PRAG. Nein, so richtig glücklich können die tschechischen Katholiken nicht sein. Zwar sind vergangene Woche die teilweise Jahrzehnte langen Streitigkeiten mit dem Staat über die Rückgabe des unter den Kommunisten „verstaatlichten“ Eigentums auf dem Areal der Prager Burg zu den Akten gelegt worden. Doch die Kirche hatte sich nach der Wende 1989 etwas anderes vorgestellt.

Es nimmt nicht Wunder, dass das Memorandum über die abschließende Einigung zwar im repräsentativen Thronsaal der Prager Burg, aber nur in kleinstem Kreis unterzeichnet wurde. Präsident Miloš Zeman und der Prager Erzbischof Dominik Duka waren quasi allein mit ein paar Protokollbeamten; Journalisten waren nicht erwünscht.

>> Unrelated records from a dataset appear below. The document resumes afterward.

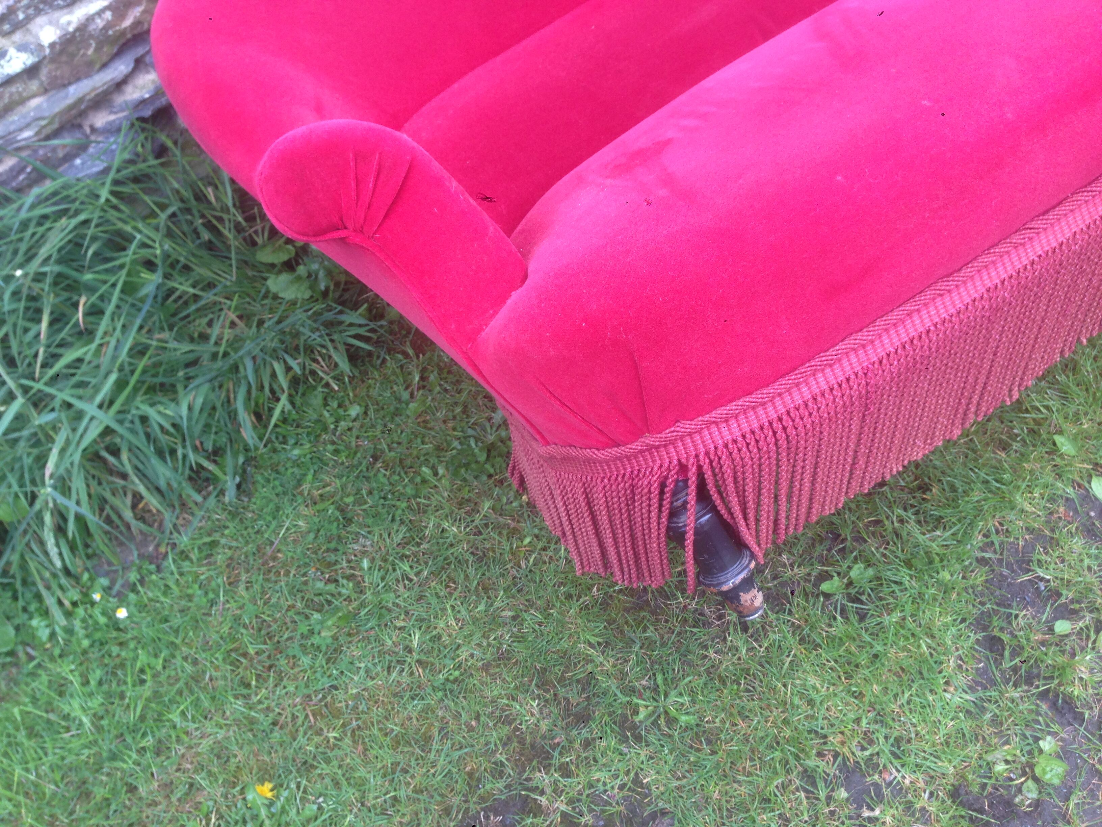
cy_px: 414
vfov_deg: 42.9
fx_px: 1051
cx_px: 551
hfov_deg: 55.4
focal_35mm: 33
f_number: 2.4
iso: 50
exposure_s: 1/122
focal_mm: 4.12
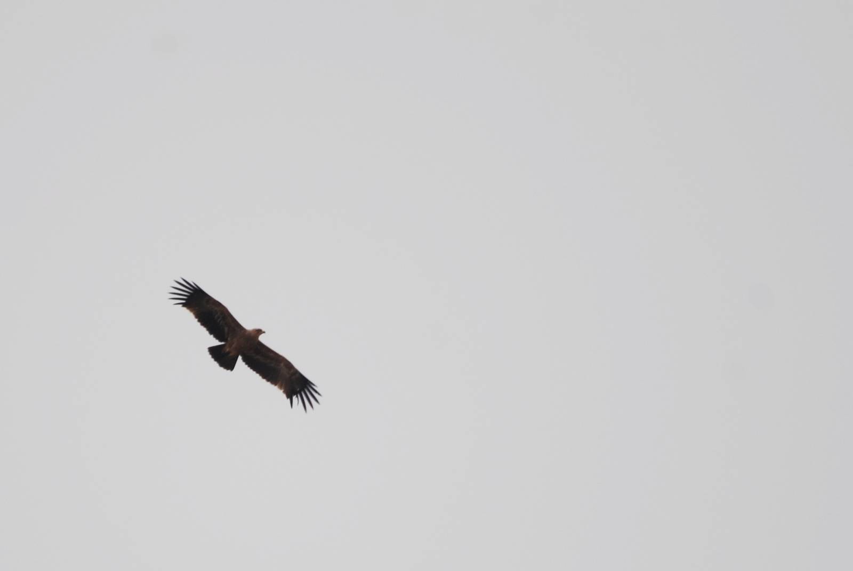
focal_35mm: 750
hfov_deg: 2.7
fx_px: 17792
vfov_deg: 1.8
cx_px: 426
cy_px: 286
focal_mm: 500
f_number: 6.3
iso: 200
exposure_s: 1/1250
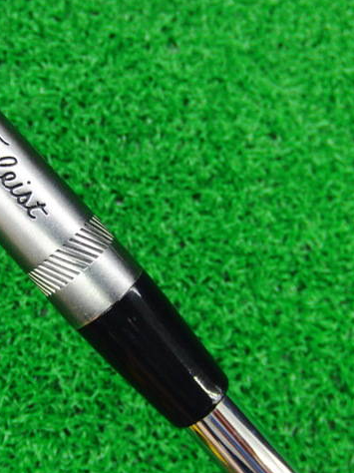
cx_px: 69
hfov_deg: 28.4
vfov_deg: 38.2
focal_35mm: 50
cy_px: 237
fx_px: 682
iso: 400
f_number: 3.6
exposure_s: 1/25
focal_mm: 6.42
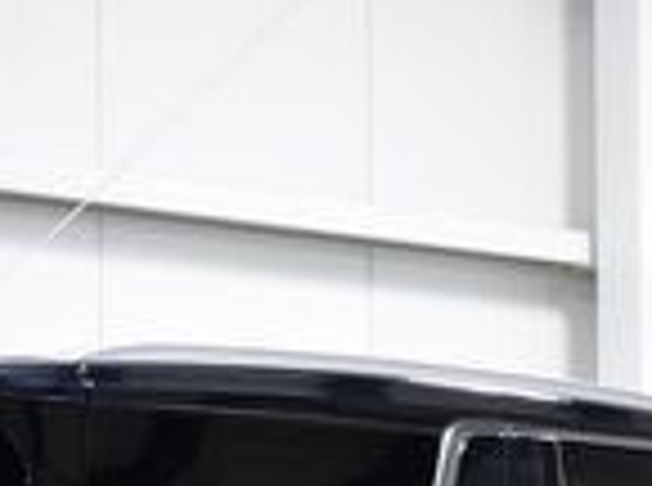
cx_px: 337
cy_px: 880
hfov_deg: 8.6
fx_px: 4321
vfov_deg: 6.3
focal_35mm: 230
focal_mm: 36
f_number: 5
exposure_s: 1/60
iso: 1600
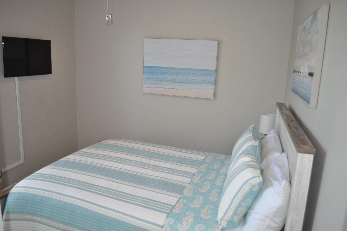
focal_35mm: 27
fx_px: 260
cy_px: 116
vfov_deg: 47.8
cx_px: 174
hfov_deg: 67.4
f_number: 3.5
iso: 800
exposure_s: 1/100
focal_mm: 18
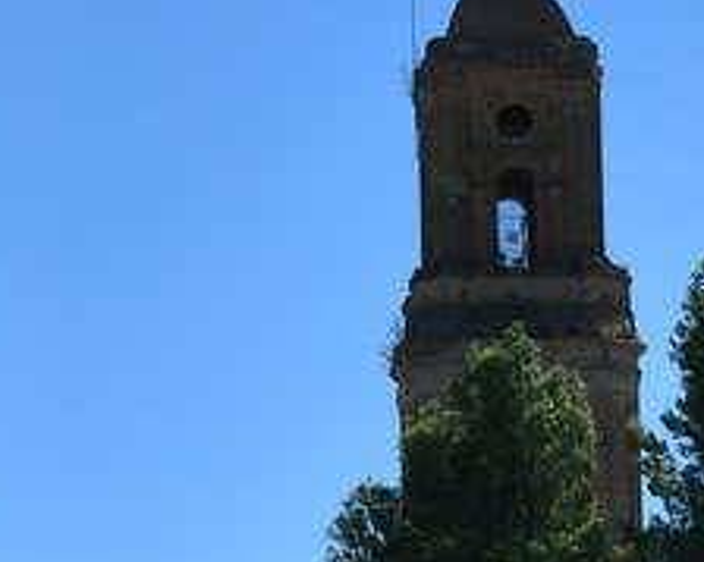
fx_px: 3936
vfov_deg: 8.1
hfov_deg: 10.2
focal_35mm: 189
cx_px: 537
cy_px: 667
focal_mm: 28
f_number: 11
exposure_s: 1/250
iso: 100
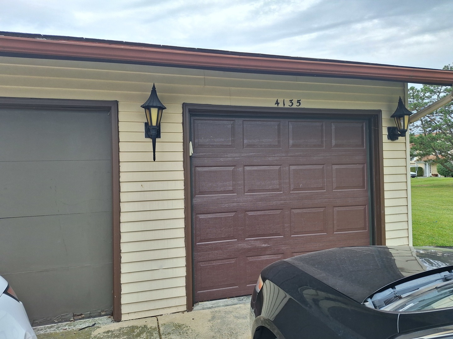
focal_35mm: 23
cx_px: 226
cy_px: 170
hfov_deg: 73.9
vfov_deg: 58.9
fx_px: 301
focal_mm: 5.54
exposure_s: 1/765
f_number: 1.8
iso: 40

Die beiden Präsidenten, mit denen die Kirche über Jahre über Kreuz lag, Václav Klaus und Miloš Zeman, erwiesen sich als äußerst hartleibige „Partner“ für die Katholiken und deren Ansprüche. Klaus hatte immerhin mit dem früheren Prager Erzbischof Miloslav Vlk einen harten Widerpart, der sich nicht scheute, die Gerichte des Landes anzurufen, damit einstiges kommunistisches Unrecht wiedergutgemacht würde. Vlk kämpfte jedoch einen ungleichen Kampf, sah sich mit Richtern konfrontiert, die teilweise schon zu kommunistischen Zeiten „Recht“ gesprochen hatten.

Zähes Ringen um den Veitsdom

Legendär waren die Auseinandersetzungen um die böhmische Kathedrale, den Veitsdom. Mal wurde er der Kirche zugesprochen, dann wieder dem Staat. Die tschechische Presse, selbst die aus dem konservativen Lager, spielte bei all dem eine seltsame Rolle: Sie nahm eine opportunistische Haltung ein, schlug sich eindeutig auf die Seite des Staates. Im Wissen darum, dass die große Mehrheit der herzlich gottlosen Tschechen der Kirche am liebsten nichts vom früheren Eigentums zurückerstattet hätte.

Seit fünf Jahren nun gibt es eine Vereinbarung über den Veitsdom, der dem Staat zugesprochen wurde, aber gemeinsam von ihm und der Kirche verwaltet wird. Als auf Vlk Duka folgte, nahm die Kirche eine versöhnlichere Rolle ein. Die gipfelte in der Vereinbarung von vergangener Woche. Aber nur zwei von ursprünglich elf beanspruchten Gebäude bekommt die Kirche nun zurück. Gleichzeitig wurden die auf 99 Jahre ausgelegten Mietverträge der Kirche für weitere zwei Gebäude bekräftigt. Alle weitergehenden Forderungen ließ die Kirche fallen. Kardinal Vlk gefällt das ganz und gar nicht. Er nannte die Vereinbarung zwischen Präsidialamt und Kirche „gesetzes- und verfassungswidrig“ und begab sich damit in einen für die neuzeitliche böhmische Kirche beispiellosen Gegensatz zu seinem Amtsnachfolger.

Vlk weiß sehr gut, dass das, was die Kirche vom Staat bekommt, eher ein Danaergeschenk ist. Die Neue Propstei und vor allem das Georgskloster befinden sich in erbarmungswürdigem Zustand. Das Kloster aus dem 10. Jahrhundert ist das älteste in Böhmen, wurde einst von Benediktinern erbaut, längere Zeit als Kaserne missbraucht und sieht nur von außen barock und schön aus.

Als Präsident Zeman das Kloster Anfang des Jahres besichtigte, war er fassungslos. „Wie nach einem Bombenangriff“ sehe es dort aus, sagte er. Er hätte sich nicht vorstellen können, dass es auf dem Burgareal ein Gebäude in solch schlimmem Zustand gebe. Er hätte es wissen können: Wegen der untragbaren Umstände war vorher schon die Nationalgalerie dort ausgezogen. Soll sich doch die Kirche kümmern, war für Zeman des Rätsels einfachste Lösung. Also Rückgabe, entschied er. Fünf Jahre hat die Kirche jetzt Zeit, das Kloster grundlegend zu sanieren und dann für die Öffentlichkeit wieder zu öffnen. Woher die Kirche die umgerechnet Dutzende Millionen Euro für die Renovierung hernehmen soll, weiß sie derzeit noch nicht.

Die Filetstücke aus einstigem kirchlichen Besitz, auf die die Kirche zu Recht Anspruch erhoben hatte, bleiben dagegen in der Hand des Staates. Zeman aber kann sich immerhin sicher sein, dass die Vereinbarung bei der mehrheitlich atheistischen Bevölkerung Tschechiens auf Beifall stoßen wird.